28/10/2013

Justiça de El Salvador trata aborto espontâneo como homicídio


PROIBIÇÃO TOTAL

País com uma das mais duras leis contra o aborto do mundo, El Salvador registra casos de mulheres que sofrem abortos espontâneos, por vezes sem saber que estavam grávidas, e são condenadas por assassinato pelo Judiciário local. A legislação entrou em vigor em 2009 e continua a receber apoio de grande parte da população, especialmente entre integrantes de grupos religiosos. Neste período, não houve qualquer tentativa de relaxamento ou revogação da lei por parte do governo. As informações são do portal UOL.

A proibição total do aborto data de 1998, ano em que foi proibida qualquer exceção, incluindo casos de estupro e problemas de formação do bebê. Além de El Salvador, o aborto é totalmente proibido em Honduras, República Dominicana, Nicarágua e no Chile. Uma pesquisa do Grupo de Cidadãos para a Descriminalização do Aborto mostrou que, entre 2000 e 2011, a Justiça de El Salvador condenou 49 mulheres pela prática de abortos, das quais 26 foram consideradas culpadas de homicídio, com penas variando de 12 a 35 anos. Em 2012, os registros indicam ao menos mais sete condenações.

Uma vítima da restrição extrema é a jovem Glenda Xiomara Cruz, de 19 anos. Em outubro de 2012, ela foi levada a um hospital com forte dor abdominal e sangramento. Após ser atendida, ela recebeu dos médicos a informação de que estava grávida — em maio, um exame de gravidez deu resultado negativo — e que tinha perdido o bebê, com tempo de gestação entre 38 e 42 semanas. O hospital a denunciou à polícia por aborto e, quatro dias após perder o filho, ela foi indiciada por homicídio doloso.

Transferida para uma penitenciária feminina na região metropolitana de San Salvador, ela aguardou julgamento até setembro deste ano. O juiz, então, decidiu que Glenda poderia ter salvado a criança, e a condenou a dez anos de prisão, pena inferior aos 50 anos que a acusação pediu.

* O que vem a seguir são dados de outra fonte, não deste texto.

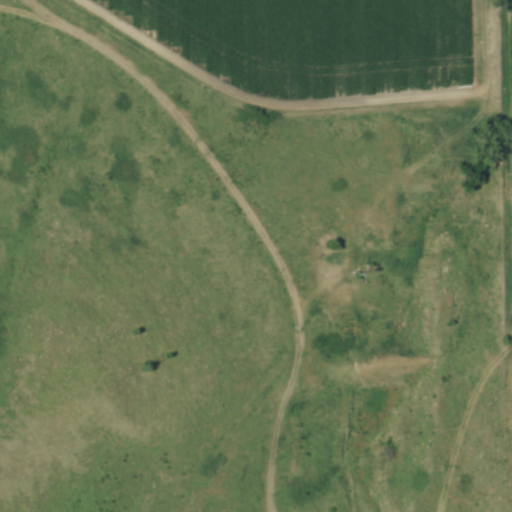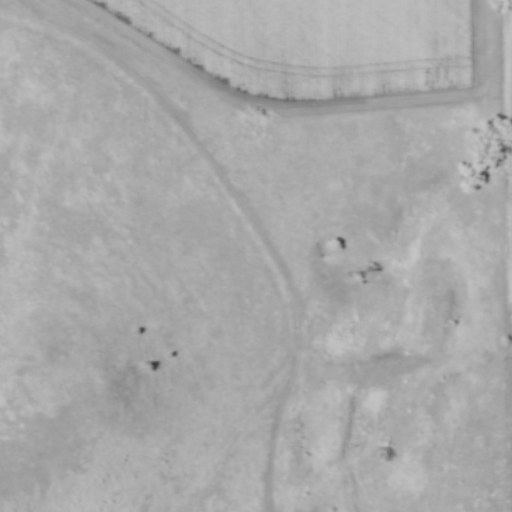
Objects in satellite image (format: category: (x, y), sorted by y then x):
crop: (313, 43)
crop: (508, 143)
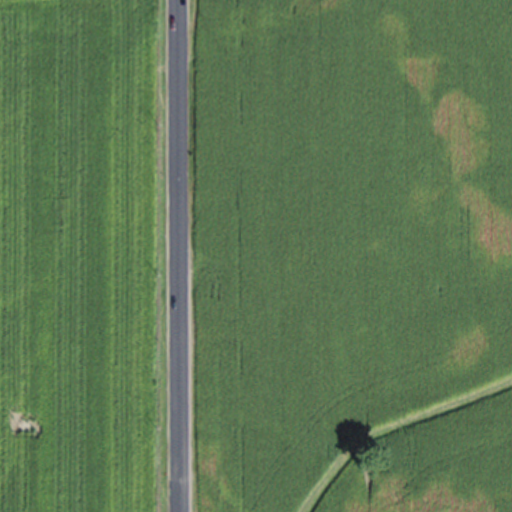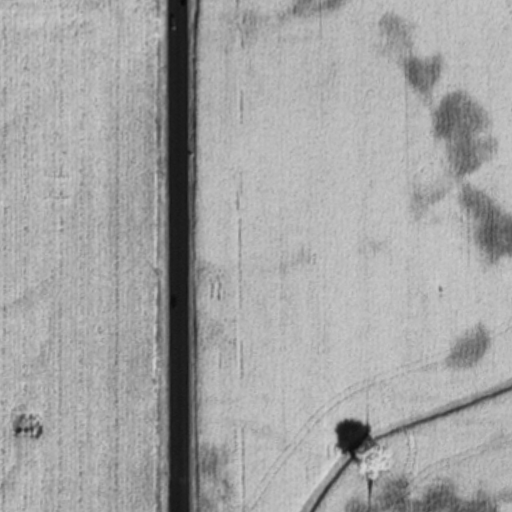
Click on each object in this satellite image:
road: (177, 255)
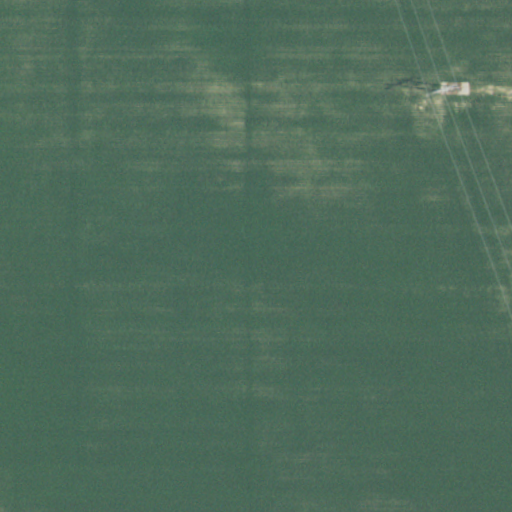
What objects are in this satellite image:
power tower: (453, 86)
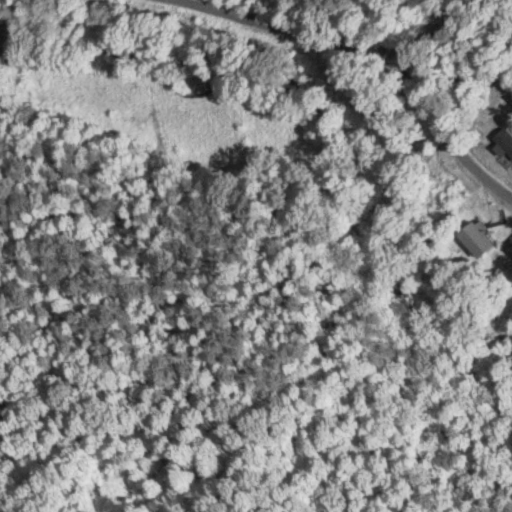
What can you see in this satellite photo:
road: (135, 0)
road: (337, 59)
road: (493, 110)
building: (504, 139)
building: (474, 237)
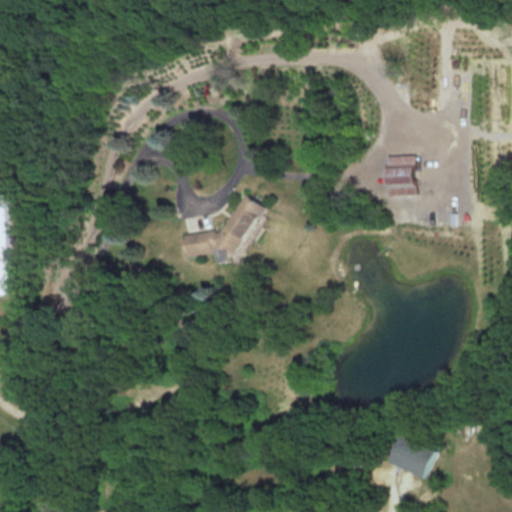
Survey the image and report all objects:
building: (405, 174)
road: (185, 188)
building: (235, 228)
building: (5, 245)
road: (49, 394)
road: (23, 414)
building: (417, 455)
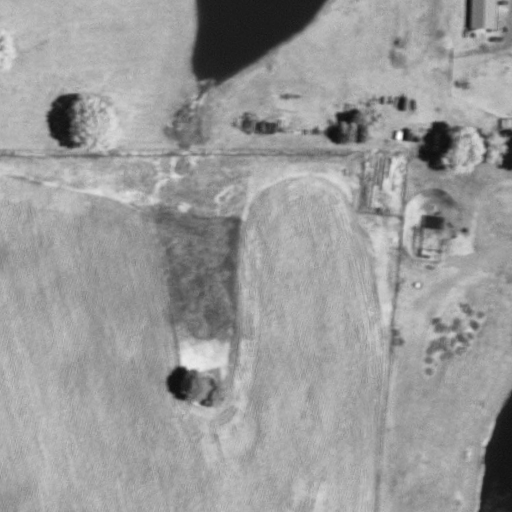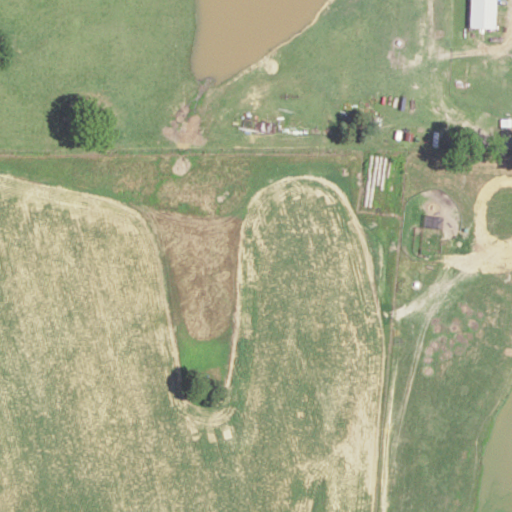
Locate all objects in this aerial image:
building: (482, 13)
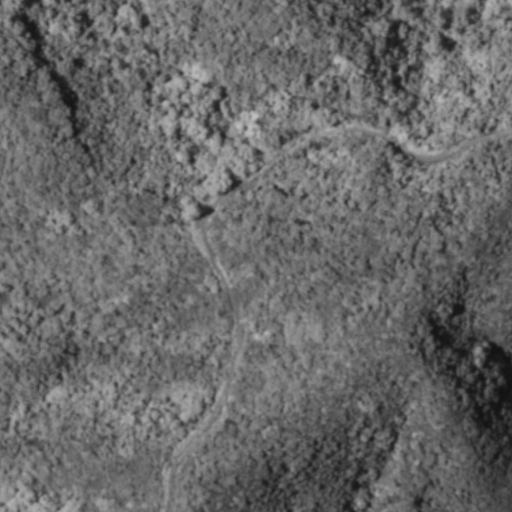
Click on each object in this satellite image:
road: (214, 203)
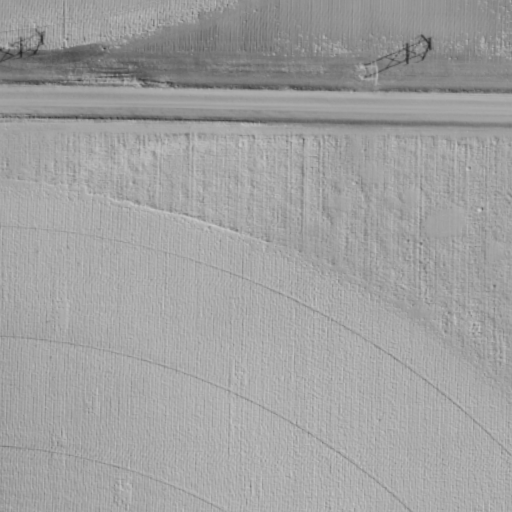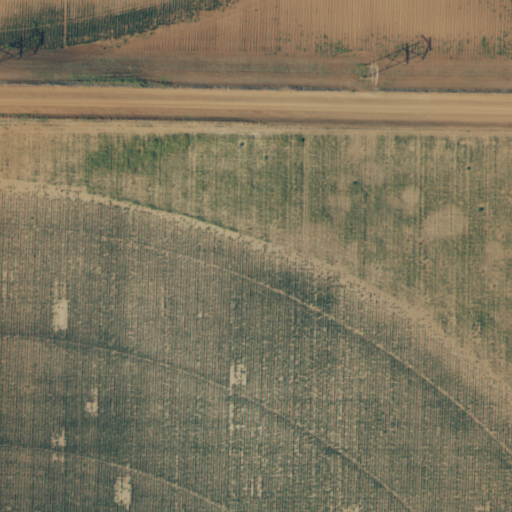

Advogado da jovem, Dennis Muñoz Estanley afirmou que ela é mais uma vítima de um sistema que condena mulheres a partir de um pressuposto de culpa. O defensor informou que o sistema é discriminatório por condenar mulheres com complicações durante a gravidez com base em provas muito fracas.

De acordo com o estudo do Grupo de Cidadãos para a Descriminalização do Aborto, as mais de 200 mulheres denunciadas têm pouca instrução, são extremamente pobres e, normalmente, solteiras. As denúncias partem de funcionários de hospitais públicos, o que explica a razão de nenhum processo por aborto ter começado no sistema privado de saúde do país latino-americano. Outro caso que serve como exemplo é o de Maria Teresa Rivera, de 28 anos.

Ela também diz que não sabia que estava grávida e não sentiu qualquer sintoma até sentir dor súbita e sangramento, no ano passado. Maria Teresa procurou um hospital público e foi denunciada à polícia por funcionários do hospital. Mesmo com provas fracas de que teria induzido o aborto, ela foi condenada a 40 anos de prisão por homicídio doloso. A base utilizada pela acusação foi o depoimento de uma amiga da mulher, que ouviu ela dizer, 11 meses antes do aborto, que poderia estar grávida.

Morena Herrera, do Grupo de Cidadãos para a Descriminalização do Aborto, afirmou que as condenações acabaram inibindo as mulheres pobres, que deixam de procurar ajuda em casos de complicações durante a gravidez. Dados coletados pelo Ministério da Saúde em 2011 indicam que o suicídio foi a maior causa de morte entre meninas e adolescentes de 10 a 19 anos, sendo que em metade dos casos a jovem estava grávida.